*Excerpt*:
________________
Most frequently asked questions
Historical concerns about UCG
UCG is not a well-known mining technology in South Africa, and although it has been in existence worldwide for decades and Eskom has operated a UCG mine at Majuba since 2007, people may still feel concerned about its effect or require more information as to the safe and environmentally friendly operation of a UCG mine.
Below, we will try to answer and discuss some of the most common concerns or questions about UCG technology.
List of frequently asked questions:
Q1: Is it safe to burn coal underground and won’t it results in uncontrolled coal fires?
Q2: How is the UCG process sealed off from the surface?
Q3: How will the local communities benefit from UCG?
Q4: What can be done if things go wrong?
Q5: Potential ground subsidence?
Q6: Potential water pollution?
Q7: What does the word “UCG” stand for?
Q8: What are the environmental risks?
Q9: What is the impact on animals and plants in the area?
Q10: What happens above ground?
Q11: Could the ground cave in once the coal has burned?
Q12: How long would it take to gasify the coal in a radius of 1 kilometre?
Q13: Can this technology be combined with CO2Capture and Storage (CCS) and can it affect climate change?
Q14: What is the commercial history of UCG?
Q15: Who else is developing this technology in South Africa?
Q16: Is UCG an efficient mining process?
Q17: How much coal is going to be consumed?
Q18: How does gas produce electricity?
Q19: How is the process ignited or started?
Q20: Once the coal is lit, does it continue burning forever? How do you control the process?
Q21: What is the difference between UCG and CBM
Q22: How does the country benefit? What business opportunities are there?
Q23: What about social and labour commitments?
Q24: Is the community going to be safe? Will they need to move?
Q25: Will this technology change the price of electricity?
Q26: Will the gasifier and the surface be rehabilitated?
Q27: Where else in the world is UCG being implemented?
Yes, because uncontrolled coal fires are a risk only when coal is ignited and has free access to air. UCG takes place in deep, undisturbed coal seams, only connected to the surface by small boreholes for the injection and removal of air and gas. The process is completely sealed from the surface by the geological strata above and interruption of the air/oxygen supply will stop the process completely, therefore, there is no possibility that an uncontrolled fire could arise with modern UCG technology.
Uncontrolled coal fires are only a risk when the coal seam is less than 60 meters deep. For this and various other reasons UCG should only be done in coal seams deeper than 100 meters. At this depth, the UCG process operates under the water table and there is a slow and constant influx of water into the gasifier. Africary’s UCG site is more than 300m deep and well outside the possibility of an uncontrolled coal fire occurring.
As most people know, you need three things to make a fire: Fuel, Oxygen and Heat. A fire needs oxygen and unless the UCG operator pumps air underground there is no oxygen available to sustain a fire. Secondly, if the gasification process is stopped the influx if groundwater would douse the burning coal and flood the underground cavity preventing any fire.
The process is completely sealed from the surface by thick rock layers of more than 300m and permeated with groundwater. The process is only connected to the surface by small boreholes specially designed according to international oil and gas field standards (to withstand both high temperature and pressure) and constructed in such a manner as to provide a leak-proof seal. Although not common in South Africa, this technology is well proven and widely used internationally.
________________
*Instruction*:
Retype the passage of the UCG text between "Most frequently asked" and "a UCG mine.", inclusive. The material below was taken from a different source than the UCG text.
________________
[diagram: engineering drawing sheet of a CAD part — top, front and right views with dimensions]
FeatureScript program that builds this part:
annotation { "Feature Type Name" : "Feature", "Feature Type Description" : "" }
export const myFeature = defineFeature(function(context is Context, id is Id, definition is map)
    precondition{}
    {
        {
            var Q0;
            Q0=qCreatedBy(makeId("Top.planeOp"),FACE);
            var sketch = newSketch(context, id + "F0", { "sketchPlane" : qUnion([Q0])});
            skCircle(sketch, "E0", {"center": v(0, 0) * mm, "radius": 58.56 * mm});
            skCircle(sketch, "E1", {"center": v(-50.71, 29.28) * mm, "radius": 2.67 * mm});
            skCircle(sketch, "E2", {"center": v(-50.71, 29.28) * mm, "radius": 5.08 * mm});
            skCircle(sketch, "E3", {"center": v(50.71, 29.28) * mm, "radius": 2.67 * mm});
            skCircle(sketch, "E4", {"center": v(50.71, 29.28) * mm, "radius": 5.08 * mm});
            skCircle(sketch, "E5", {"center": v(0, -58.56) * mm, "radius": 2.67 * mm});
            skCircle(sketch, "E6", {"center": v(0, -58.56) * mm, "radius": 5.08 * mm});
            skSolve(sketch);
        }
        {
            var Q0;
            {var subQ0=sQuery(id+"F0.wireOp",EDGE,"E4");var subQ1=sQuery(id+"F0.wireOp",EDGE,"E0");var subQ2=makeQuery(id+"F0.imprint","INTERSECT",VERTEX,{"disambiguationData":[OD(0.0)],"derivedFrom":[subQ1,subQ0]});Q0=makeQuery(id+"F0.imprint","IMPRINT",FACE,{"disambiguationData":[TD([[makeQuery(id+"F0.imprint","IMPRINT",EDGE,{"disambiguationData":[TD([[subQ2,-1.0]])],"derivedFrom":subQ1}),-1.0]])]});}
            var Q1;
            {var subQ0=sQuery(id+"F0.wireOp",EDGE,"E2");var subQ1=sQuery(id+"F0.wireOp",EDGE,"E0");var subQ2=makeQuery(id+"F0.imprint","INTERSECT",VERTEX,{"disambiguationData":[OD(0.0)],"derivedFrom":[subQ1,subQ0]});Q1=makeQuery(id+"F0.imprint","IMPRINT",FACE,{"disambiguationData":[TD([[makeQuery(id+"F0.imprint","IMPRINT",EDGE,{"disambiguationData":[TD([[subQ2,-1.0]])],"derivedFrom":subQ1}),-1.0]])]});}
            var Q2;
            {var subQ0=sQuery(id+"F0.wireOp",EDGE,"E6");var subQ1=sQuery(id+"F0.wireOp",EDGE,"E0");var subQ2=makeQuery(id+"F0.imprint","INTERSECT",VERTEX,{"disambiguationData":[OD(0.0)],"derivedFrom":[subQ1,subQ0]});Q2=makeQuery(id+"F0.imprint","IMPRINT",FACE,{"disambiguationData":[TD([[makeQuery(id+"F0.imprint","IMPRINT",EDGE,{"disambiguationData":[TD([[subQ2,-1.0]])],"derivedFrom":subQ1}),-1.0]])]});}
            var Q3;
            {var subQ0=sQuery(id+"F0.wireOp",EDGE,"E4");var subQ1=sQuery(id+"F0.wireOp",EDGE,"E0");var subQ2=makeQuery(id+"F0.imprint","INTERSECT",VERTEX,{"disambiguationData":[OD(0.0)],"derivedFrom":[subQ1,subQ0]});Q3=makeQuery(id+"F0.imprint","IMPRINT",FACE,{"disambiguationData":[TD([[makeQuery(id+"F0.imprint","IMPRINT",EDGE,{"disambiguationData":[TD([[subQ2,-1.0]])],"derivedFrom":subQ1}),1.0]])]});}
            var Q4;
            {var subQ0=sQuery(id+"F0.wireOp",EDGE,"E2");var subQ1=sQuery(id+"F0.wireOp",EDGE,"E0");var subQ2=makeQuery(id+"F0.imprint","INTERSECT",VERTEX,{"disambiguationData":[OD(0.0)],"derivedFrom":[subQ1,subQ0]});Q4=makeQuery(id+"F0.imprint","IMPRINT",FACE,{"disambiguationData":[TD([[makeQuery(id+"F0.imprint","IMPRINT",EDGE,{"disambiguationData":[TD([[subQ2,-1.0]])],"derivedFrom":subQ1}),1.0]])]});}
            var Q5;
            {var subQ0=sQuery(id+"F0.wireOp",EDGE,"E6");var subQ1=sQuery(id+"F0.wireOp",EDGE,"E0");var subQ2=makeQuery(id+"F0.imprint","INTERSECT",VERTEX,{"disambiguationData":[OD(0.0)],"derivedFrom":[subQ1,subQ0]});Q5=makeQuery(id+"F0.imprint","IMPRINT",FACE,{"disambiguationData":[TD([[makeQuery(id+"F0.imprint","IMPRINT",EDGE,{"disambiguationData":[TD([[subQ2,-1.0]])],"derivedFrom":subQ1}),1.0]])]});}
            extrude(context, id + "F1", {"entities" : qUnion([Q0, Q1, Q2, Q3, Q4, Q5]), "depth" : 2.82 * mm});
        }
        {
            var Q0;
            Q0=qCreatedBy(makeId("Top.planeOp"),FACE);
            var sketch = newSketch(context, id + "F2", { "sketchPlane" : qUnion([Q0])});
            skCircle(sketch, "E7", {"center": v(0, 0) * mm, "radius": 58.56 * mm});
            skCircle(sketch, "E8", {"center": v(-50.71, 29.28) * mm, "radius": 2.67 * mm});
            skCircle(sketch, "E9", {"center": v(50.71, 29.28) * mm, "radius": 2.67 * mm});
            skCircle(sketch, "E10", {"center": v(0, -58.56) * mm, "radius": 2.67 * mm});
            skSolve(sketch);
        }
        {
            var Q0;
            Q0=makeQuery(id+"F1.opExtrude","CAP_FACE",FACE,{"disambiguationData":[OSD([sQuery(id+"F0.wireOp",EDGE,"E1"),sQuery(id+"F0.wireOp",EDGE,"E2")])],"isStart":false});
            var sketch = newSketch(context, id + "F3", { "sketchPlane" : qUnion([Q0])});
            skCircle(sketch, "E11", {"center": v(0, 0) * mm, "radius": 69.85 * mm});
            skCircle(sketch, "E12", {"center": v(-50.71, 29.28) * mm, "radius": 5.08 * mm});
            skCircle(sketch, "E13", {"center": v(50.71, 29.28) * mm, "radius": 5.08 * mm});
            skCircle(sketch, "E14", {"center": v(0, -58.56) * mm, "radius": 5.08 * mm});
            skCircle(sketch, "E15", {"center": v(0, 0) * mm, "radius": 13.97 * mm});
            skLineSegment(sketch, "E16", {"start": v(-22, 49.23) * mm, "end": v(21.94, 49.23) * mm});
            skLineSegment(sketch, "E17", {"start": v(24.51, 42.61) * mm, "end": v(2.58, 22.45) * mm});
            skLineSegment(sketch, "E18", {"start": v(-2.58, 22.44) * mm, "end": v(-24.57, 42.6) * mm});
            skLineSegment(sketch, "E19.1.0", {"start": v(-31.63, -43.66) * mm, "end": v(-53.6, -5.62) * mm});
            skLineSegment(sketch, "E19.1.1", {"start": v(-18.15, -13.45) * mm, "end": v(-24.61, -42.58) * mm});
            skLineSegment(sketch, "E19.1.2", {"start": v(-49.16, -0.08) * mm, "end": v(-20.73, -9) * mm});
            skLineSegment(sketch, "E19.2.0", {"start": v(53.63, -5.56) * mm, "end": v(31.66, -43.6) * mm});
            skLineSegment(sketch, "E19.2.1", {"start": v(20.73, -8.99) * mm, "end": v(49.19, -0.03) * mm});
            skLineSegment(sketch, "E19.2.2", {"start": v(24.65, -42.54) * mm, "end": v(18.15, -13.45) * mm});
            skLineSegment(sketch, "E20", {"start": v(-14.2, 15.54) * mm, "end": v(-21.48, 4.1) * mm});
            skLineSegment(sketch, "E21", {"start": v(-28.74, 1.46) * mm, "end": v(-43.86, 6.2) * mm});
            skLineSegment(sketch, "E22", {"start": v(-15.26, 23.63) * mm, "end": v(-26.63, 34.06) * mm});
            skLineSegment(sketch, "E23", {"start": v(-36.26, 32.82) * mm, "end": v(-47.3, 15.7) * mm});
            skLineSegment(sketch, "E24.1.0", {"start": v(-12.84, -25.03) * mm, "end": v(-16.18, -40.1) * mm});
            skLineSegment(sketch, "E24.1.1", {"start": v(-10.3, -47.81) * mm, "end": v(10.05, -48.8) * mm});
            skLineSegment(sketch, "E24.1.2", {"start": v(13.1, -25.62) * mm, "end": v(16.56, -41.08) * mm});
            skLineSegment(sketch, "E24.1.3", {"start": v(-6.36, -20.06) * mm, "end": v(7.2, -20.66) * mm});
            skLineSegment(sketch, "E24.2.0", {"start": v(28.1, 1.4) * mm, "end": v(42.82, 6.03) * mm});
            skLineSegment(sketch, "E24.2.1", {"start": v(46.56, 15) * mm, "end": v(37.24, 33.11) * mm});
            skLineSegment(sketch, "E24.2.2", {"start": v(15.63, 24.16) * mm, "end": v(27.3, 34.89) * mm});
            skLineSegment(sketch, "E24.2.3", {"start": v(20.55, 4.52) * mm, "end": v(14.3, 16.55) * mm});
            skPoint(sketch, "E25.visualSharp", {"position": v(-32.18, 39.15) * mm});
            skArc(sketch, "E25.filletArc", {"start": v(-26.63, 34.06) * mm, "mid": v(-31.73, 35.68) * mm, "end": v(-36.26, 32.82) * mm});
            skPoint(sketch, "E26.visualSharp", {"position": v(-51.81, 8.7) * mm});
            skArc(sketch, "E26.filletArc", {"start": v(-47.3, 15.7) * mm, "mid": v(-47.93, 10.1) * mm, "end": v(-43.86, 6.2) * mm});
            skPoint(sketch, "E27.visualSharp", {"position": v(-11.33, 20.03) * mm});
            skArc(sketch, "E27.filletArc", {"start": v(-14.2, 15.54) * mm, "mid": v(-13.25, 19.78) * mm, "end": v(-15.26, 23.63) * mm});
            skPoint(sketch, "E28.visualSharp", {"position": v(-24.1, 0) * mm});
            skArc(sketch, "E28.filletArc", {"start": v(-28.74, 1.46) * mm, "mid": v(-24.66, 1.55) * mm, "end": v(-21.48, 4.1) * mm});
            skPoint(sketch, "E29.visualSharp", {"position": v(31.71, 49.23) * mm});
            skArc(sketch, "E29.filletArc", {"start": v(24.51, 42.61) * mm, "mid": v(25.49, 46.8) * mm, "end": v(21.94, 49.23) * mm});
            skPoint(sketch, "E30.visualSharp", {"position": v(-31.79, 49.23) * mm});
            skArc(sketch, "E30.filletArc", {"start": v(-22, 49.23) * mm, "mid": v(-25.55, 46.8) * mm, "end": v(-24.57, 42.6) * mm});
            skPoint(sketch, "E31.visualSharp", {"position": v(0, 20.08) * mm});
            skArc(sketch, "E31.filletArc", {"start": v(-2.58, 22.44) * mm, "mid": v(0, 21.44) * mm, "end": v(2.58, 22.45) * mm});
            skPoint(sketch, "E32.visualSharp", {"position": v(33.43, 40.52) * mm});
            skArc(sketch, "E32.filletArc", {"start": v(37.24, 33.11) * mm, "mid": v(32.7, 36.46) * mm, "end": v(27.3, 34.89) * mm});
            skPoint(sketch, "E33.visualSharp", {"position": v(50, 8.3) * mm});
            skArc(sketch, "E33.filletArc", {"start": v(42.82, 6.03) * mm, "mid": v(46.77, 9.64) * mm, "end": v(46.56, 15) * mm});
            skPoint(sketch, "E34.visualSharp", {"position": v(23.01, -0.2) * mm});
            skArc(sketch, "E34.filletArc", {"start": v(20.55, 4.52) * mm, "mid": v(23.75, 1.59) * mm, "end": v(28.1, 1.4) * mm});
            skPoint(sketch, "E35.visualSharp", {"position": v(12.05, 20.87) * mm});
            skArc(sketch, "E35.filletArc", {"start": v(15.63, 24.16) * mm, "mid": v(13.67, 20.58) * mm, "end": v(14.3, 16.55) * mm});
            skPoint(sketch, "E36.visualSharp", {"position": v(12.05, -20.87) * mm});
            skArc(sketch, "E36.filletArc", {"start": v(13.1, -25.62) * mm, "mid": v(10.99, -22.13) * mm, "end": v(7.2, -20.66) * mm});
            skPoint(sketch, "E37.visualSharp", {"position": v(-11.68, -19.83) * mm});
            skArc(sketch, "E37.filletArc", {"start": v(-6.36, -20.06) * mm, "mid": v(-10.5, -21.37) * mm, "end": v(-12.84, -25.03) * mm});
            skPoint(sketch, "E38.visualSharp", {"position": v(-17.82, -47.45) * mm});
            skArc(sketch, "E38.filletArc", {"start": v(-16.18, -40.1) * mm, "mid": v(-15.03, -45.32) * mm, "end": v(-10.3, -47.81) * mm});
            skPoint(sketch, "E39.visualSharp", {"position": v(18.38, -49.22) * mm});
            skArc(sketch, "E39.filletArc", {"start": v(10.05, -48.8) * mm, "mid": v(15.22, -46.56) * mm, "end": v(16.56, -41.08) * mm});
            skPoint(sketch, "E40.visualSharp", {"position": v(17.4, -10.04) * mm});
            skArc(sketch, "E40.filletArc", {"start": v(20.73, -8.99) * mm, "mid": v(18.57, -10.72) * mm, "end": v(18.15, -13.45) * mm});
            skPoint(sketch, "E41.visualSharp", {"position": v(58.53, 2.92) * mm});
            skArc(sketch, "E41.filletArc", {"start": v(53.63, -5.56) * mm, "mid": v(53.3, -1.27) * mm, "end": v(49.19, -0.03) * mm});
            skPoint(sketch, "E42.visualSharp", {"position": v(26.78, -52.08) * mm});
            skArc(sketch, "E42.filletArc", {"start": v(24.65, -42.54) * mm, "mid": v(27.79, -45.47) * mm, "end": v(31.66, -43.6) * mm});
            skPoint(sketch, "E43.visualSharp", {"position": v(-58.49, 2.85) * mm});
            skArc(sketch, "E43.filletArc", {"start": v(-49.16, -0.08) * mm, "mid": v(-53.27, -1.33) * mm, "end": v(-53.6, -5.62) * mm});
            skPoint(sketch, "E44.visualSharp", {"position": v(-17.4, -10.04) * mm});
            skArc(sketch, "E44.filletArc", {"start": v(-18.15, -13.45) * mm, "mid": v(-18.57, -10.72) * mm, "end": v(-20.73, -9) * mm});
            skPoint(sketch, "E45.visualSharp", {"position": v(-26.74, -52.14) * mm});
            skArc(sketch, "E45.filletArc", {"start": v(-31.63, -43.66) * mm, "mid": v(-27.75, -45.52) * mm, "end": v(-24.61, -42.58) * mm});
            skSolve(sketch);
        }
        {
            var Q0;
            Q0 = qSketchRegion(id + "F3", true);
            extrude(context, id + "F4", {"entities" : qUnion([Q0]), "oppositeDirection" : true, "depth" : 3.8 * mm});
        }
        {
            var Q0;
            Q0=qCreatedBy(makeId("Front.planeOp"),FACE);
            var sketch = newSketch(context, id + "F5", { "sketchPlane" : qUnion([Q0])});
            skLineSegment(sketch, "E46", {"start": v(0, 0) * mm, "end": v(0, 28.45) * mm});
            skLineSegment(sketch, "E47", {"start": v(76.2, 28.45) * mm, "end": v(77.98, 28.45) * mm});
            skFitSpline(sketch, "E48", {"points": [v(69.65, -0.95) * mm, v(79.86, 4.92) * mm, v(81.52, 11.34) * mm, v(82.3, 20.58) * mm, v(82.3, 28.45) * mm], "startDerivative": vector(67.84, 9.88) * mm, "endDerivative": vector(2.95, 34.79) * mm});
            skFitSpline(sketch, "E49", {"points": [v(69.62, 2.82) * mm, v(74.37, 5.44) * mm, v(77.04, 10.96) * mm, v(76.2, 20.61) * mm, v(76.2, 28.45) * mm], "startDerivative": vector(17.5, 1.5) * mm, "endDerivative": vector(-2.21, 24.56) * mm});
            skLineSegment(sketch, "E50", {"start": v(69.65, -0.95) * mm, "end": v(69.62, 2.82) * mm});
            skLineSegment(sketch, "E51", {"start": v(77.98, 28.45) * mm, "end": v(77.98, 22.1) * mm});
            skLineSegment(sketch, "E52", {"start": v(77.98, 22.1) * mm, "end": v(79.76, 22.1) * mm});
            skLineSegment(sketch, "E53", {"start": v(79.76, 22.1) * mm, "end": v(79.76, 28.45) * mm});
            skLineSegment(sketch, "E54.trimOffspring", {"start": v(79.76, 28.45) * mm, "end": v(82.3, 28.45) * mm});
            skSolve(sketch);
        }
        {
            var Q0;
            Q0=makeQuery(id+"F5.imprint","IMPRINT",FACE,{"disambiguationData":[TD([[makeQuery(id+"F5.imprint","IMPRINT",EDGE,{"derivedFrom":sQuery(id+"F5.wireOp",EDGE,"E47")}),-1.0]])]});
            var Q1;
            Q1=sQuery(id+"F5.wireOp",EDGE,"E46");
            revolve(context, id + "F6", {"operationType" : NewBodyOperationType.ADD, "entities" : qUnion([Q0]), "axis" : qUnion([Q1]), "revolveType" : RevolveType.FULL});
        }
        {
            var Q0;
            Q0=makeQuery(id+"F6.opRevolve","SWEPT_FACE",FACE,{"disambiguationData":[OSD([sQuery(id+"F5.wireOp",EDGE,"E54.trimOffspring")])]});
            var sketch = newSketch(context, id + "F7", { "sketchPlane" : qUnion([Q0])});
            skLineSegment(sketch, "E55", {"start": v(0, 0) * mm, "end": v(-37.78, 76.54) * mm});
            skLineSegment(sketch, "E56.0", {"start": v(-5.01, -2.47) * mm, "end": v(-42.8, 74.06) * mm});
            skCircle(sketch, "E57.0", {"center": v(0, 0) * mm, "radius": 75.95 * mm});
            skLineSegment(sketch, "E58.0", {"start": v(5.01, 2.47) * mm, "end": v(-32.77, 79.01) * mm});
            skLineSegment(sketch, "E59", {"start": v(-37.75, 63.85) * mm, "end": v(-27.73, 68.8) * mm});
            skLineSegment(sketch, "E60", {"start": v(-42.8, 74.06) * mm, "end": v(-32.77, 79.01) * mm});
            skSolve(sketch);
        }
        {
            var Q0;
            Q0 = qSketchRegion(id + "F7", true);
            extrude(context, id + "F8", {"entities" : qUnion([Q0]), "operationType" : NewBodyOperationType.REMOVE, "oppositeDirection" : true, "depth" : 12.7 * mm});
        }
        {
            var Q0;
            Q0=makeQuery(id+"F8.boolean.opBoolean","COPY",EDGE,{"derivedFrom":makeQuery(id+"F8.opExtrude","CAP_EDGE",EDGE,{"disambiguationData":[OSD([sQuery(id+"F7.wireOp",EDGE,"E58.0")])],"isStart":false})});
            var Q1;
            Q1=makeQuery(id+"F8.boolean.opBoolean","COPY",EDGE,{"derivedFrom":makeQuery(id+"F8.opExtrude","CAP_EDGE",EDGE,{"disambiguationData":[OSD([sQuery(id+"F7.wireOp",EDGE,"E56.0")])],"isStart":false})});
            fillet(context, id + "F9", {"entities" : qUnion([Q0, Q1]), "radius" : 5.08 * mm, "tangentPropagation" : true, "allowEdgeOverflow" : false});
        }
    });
________________
*Result of the task*:
Most frequently asked questions
Historical concerns about UCG
UCG is not a well-known mining technology in South Africa, and although it has been in existence worldwide for decades and Eskom has operated a UCG mine at Majuba since 2007, people may still feel concerned about its effect or require more information as to the safe and environmentally friendly operation of a UCG mine.